SELECTED EXTRACT
Court of Appeals of Ohio, First District, Hamilton

May 24, 2017

SUZANNE D. BAIRD, Plaintiff-Appellee,
v.
L.A.D. HOLDINGS, LLC, Individually and derivatively on behalf of NEWPORT PAVILION, LLC, Intervening Defendant-Appellant, and 9549 MONTGOMERY ROAD, LLC, et al., Defendants.

         Civil Appeals From: Hamilton County Court of Common Pleas TRIAL NO. A-1201593

          Buechner Haffer Meyers & Koenig Co., LPA, Brian R. Redden and David W. Burleigh, for Plaintiff-Appellee.

          Bruns, Connell, Vollmar & Armstrong, LLC, and Thomas B. Bruns, for Intervening Defendant-Appellant.

          OPINION

          MOCK, PRESIDING JUDGE.

         {¶1} Intervening defendant-appellant L.A.D. Holdings, LLC, ("LAD") on behalf of itself, and derivatively on behalf of defendant Newport Pavilion, LLC, appeals the trial court's judgment releasing funds held in escrow to plaintiff-appellee Suzanne Baird in the appeal numbered C-160265. In the appeal numbered C-160409, LAD appeals the trial court's judgment denying its motion for leave to amend its cross-claim against defendant Timothy S. Baird in order to add a counterclaim against Suzanne Baird and to assert a constructive trust over the released escrow funds. We have consolidated these appeals for review. Because the appeals are moot, we dismiss them.

JOB A
According to the Ohio appeals opinion, why does the court dismiss the two appeals? Answer in one to three sentences.
The records have no connection to the Ohio appeals opinion.

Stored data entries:

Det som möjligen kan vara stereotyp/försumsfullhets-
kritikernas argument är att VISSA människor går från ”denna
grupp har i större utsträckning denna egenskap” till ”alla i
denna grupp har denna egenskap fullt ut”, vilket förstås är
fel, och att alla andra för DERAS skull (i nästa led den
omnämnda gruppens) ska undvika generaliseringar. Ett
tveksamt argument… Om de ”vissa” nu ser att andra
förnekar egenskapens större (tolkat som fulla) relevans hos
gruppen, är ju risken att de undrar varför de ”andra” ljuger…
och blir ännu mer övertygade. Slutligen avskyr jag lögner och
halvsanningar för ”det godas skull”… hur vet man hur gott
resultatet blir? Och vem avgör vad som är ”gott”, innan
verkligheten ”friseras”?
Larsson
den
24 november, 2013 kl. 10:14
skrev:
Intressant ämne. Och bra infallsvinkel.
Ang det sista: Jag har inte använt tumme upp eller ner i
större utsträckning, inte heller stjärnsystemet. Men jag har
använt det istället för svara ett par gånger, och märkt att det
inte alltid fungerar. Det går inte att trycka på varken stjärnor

JOB B
Return every line of the records that contains the string "alla". Case counts.

EXERCISE RESULT A
The court dismisses the appeals because they are moot. It had first consolidated the two appeals for review.

EXERCISE RESULT B
grupp har i större utsträckning denna egenskap” till ”alla i
fel, och att alla andra för DERAS skull (i nästa led den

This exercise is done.